To see examples of technique 2 -- burying differences in a sea of sameness -- look at search results from DigiGuide.com, an online television guide (below).

DigiGuide search results

DigiGuide's Search results increase the similarity of found items by starting every friggin' item with "DigiGuide: The Best TV Guide". Not only is marketing hype inappropriate here -- we're already at their site -- repeating it for every item is beyond useless, beyond annoying, it actually reduces usability by increasing the sameness of items. An evil designer must lurk at DigiGuide.

SiliconValley.com

What about the most diabolical evil technique: making all the found items look so alike that the only way to check their relevance is to click on them? In late 2001, the technology news site SiliconValley.com provided an example of that. The figure below shows the result of searching for articles about "usability".

SiliconValley search results

Like ChicagoFed, each item includes a lot of gobbledygook of no value to human users - visual noise. But these search results are worse than ChicagoFed, because the noise is the same for all items. The only visible difference between the found items is their file size - not very useful for deciding which articles are relevant. Truly diabolical. As I stared at the results of my search, I could almost hear the designer's evil laugh: bwaaahh, ha, ha, ha.

SiliconValley.com must have realized that this diabolically evil Search facility was hurting their bottom line. In early 2002 they replaced it with one that displays more reasonable results.

Avoiding the Blooper

How do we avoid letting the evil designer within all of us compromise our otherwise good intentions? Easy: just invert all of the evil designer's rules.

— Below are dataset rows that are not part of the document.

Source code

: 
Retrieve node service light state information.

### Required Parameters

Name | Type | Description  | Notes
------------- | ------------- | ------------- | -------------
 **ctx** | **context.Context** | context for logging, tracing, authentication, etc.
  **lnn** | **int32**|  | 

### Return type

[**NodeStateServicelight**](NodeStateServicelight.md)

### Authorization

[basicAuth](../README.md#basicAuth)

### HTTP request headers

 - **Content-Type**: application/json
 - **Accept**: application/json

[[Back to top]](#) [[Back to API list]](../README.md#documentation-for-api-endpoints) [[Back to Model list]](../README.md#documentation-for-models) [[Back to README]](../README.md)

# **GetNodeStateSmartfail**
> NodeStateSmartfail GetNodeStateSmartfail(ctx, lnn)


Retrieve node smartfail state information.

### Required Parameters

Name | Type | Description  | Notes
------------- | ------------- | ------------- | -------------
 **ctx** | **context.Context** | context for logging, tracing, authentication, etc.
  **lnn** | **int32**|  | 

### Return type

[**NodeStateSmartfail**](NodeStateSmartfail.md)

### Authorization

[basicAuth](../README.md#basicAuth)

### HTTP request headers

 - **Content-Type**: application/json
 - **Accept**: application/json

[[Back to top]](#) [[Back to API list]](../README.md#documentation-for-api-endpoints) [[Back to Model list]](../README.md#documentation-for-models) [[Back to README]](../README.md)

  1. Show and stress important data. The data shown for each found item should be that which defines the item and makes it different from other possible found items. At the very least, the defining, distinguishing data for each item should be presented most strongly. Additional information, if it must be shown, should be de-emphasized. In information-theoretical terms, cut the visual noise and focus users' attention on the information in each item.
  2. Minimize repetition between listed items. Most of each listing should be information that lets people distinguish items from each other.
  3. Minimize the need to click. Ideally, people should have to follow links for found items only to actually get the item (purchase, read). They should not have to follow links just to decide which item(s) they want.